- Problem details
Retype every line of the material below character for character, keeping each line break where it falls.

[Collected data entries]
****************
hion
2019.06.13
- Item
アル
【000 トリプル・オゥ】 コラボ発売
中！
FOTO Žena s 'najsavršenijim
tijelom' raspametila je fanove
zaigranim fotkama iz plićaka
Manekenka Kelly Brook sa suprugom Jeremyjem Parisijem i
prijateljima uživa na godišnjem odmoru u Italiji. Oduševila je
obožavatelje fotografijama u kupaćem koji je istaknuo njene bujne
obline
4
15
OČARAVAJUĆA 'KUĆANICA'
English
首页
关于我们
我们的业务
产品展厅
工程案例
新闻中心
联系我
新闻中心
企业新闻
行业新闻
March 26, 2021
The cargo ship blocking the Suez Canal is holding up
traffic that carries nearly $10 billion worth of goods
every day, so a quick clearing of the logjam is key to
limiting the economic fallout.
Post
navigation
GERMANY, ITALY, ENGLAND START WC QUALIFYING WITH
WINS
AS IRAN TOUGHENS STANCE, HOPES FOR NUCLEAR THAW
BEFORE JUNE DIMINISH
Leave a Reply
****************
- Worked solution
hion
2019.06.13
- Item
アル
【000 トリプル・オゥ】 コラボ発売
中！
FOTO Žena s 'najsavršenijim
tijelom' raspametila je fanove
zaigranim fotkama iz plićaka
Manekenka Kelly Brook sa suprugom Jeremyjem Parisijem i
prijateljima uživa na godišnjem odmoru u Italiji. Oduševila je
obožavatelje fotografijama u kupaćem koji je istaknuo njene bujne
obline
4
15
OČARAVAJUĆA 'KUĆANICA'
English
首页
关于我们
我们的业务
产品展厅
工程案例
新闻中心
联系我
新闻中心
企业新闻
行业新闻
March 26, 2021
The cargo ship blocking the Suez Canal is holding up
traffic that carries nearly $10 billion worth of goods
every day, so a quick clearing of the logjam is key to
limiting the economic fallout.
Post
navigation
GERMANY, ITALY, ENGLAND START WC QUALIFYING WITH
WINS
AS IRAN TOUGHENS STANCE, HOPES FOR NUCLEAR THAW
BEFORE JUNE DIMINISH
Leave a Reply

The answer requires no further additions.